Hints of other storylines lie about. Pay attention to what is changing: the growth and the decline, the continuity of an always ever-changing ever-changing “always.” It’s a narrative of “Individuation.” Baby busting out of its prison. That storyline, at various levels of being, staged alongside related myths of enlightenment and awakening. Sarah suggests I refine my focus. The book I’m writing is on acid and radical politics. The other stuff is just part of the theorization of that. The brew that rocked the boat. An elaborate Heavenly Breakfast-for-dinner feast. Feel better and change the world. What are we to make of this thread of desire that runs like a fuse through being: the desire to overcome the alienations imposed by capitalism and Western rationalism and patriarchy and settler colonialism and modernity? Can it be done by a living theatre? Can it be done by fusing art with life? What happened to Sam Cooke? The authorities were frightened of him. Cooke was having fun, putting trouble on the run with his support for Malcolm X and Black Power. Killed, Sarah says, under suspicious circumstances. Hard shift to Paul Simon’s “Kodachrome,” which makes me think of my father, a photographer who worked on a photo shoot with Muhammad Ali. Spotify extrapolates a playlist for the occasion, leading to Curtis Mayfield’s “Move on Up” and Ray Charles’s “What’d I Say, Pt. 1 & 2.” Afterwards Stevie Wonder warns of belief in “Superstition.” Van Morrison replies with “Into the Mystic,” after which point I lean back and marvel at the fact that this entire month is 4/20.
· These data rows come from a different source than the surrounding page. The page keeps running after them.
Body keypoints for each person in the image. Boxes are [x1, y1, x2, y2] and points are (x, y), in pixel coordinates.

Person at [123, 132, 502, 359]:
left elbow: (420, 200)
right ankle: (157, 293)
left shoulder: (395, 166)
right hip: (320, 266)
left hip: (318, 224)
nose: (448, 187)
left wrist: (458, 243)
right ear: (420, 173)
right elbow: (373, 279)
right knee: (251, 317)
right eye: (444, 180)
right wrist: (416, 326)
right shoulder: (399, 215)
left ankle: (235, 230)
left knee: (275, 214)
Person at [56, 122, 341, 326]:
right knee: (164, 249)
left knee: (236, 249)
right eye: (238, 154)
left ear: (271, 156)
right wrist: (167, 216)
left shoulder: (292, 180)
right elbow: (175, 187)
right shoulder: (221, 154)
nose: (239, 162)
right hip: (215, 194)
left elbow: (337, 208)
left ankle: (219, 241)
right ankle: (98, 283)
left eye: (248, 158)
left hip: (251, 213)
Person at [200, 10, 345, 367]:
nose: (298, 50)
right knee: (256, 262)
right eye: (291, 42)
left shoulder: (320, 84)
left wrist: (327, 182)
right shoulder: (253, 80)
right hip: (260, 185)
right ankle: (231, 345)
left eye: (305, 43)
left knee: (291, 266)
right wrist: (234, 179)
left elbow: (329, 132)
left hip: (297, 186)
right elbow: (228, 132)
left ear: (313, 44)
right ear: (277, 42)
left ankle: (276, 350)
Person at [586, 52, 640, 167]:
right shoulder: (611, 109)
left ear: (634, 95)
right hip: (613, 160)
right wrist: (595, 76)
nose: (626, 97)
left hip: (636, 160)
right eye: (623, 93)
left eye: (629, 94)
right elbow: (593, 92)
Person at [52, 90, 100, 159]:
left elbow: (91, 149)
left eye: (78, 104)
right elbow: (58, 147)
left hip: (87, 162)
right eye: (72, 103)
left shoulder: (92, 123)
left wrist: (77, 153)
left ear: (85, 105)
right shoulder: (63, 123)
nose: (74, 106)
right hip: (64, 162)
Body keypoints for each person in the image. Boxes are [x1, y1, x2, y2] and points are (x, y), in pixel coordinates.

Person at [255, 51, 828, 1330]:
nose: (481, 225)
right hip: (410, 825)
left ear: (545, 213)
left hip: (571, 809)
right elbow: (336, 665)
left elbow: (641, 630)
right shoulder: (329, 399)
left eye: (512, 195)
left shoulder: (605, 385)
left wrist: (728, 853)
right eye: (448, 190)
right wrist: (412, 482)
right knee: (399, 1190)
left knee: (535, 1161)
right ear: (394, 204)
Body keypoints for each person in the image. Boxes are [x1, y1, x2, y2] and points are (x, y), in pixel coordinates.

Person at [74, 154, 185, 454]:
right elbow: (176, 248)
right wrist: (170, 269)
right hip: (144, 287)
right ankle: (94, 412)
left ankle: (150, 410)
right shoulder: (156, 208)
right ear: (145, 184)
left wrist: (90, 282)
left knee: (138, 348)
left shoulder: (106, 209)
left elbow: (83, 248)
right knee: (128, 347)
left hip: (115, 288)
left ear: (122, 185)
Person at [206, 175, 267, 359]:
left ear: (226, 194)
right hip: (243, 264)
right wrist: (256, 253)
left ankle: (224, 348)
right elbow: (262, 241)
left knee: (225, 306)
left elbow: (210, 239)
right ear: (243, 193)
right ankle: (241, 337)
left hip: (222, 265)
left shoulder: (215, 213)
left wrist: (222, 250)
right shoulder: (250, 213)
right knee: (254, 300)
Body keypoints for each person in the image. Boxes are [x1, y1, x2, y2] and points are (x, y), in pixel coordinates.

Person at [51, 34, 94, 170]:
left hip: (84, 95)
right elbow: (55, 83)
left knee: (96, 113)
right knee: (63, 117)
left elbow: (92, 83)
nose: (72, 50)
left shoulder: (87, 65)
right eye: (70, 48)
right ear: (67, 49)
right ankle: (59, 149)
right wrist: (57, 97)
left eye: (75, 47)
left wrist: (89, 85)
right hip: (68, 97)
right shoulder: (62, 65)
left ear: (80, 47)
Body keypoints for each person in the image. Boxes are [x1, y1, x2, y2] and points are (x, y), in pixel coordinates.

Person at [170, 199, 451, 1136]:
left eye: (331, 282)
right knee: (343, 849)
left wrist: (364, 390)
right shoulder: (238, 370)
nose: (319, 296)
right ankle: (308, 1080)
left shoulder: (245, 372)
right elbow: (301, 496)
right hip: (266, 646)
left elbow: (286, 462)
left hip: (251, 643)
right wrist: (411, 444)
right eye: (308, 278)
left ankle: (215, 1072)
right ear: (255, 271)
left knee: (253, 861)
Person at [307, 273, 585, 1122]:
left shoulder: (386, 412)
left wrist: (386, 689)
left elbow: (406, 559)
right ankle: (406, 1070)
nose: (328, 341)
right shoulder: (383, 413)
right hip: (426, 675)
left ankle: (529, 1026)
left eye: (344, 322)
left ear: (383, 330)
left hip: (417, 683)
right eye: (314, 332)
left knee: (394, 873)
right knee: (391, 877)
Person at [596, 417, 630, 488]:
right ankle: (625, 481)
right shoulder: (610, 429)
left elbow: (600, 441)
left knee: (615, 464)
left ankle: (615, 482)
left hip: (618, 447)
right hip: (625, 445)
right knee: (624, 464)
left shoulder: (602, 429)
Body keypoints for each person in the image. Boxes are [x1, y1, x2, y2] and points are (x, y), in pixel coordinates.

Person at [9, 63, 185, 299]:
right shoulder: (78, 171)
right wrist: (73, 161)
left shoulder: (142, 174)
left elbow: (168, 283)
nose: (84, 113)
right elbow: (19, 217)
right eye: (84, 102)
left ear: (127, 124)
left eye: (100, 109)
On these walks each day around my neighborhood, I weigh possibilities for revolution and admire trees and gardens. Yet so much else of the capitalist neighborhood seems distant, alien, preconstituted, practico-inert. Little sense of community other than polite hellos. Nods of the head, the assumption being all of us are “about our business,” do not disturb. This is what it’s like, existentially, to live under the regime of social distancing — while in some more abstract sense, everything around one is the land of Trump. Time to practice drumming and horn-blowing. Noisy, clamorous complaint. Yet the parent in me knows to be quiet so as not to wake the baby during her nap. She’ll wake on her own when she’s ready. Or WE will: into happier times, each day tending toward the better. So too with consciousness. The surrealist revolution attempted a synthesis, an overcoming of dualisms, did a stately pleasure-dome decree: dream-states and pleasure-states reconciled with reality. Or so it seemed as I sat after my walk, mind at play. A student’s paper has me thinking about the politics of “liberation.” By dream or by memory I summon up before me a book from Verso, The Dialectics of Liberation, resting in a stack of books across from me atop Lenore Kandel’s Word Alchemy. What better thing to read? Dialectics of Liberation was a congress held at the Roundhouse in London in 1967. Radical “anti-psychiatrists” like David Cooper and R.D. Laing met with Marxist philosopher Herbert Marcuse and Black Power leader Stokely Carmichael, among others. Paul Goodman was there, as was Gregory Bateson. A “curious pastiche,” as Cooper says in his introduction. In a kind of “circus poster” at the start of her book Word Alchemy, meanwhile, Kandel announces, “ALL dreams ARE true / THIS is a dream / THIS is TRUE.” Kandel’s poems are funky, wonderful, and witchy.
After a month abroad, reentry into American society is inevitably going to be experienced as a bad trip. Screaming children, lousy music, conspicuous patriotism and religiosity among one’s countrymen, time bled away in cars. The south shore of Long Island is no country for old Dharma Bums. I love the food, and the beaches, and the proximity to Manhattan — but this place that my extended family calls home is in most respects the cultural equivalent of a Superfund site. As I noted a few days ago, however, Eden remains in potentia all around us. That sense of possibility is the one worth keeping at the forefront of our collective imagination going forward. (Plus the sunsets here on the water these last few nights have been fabulous.)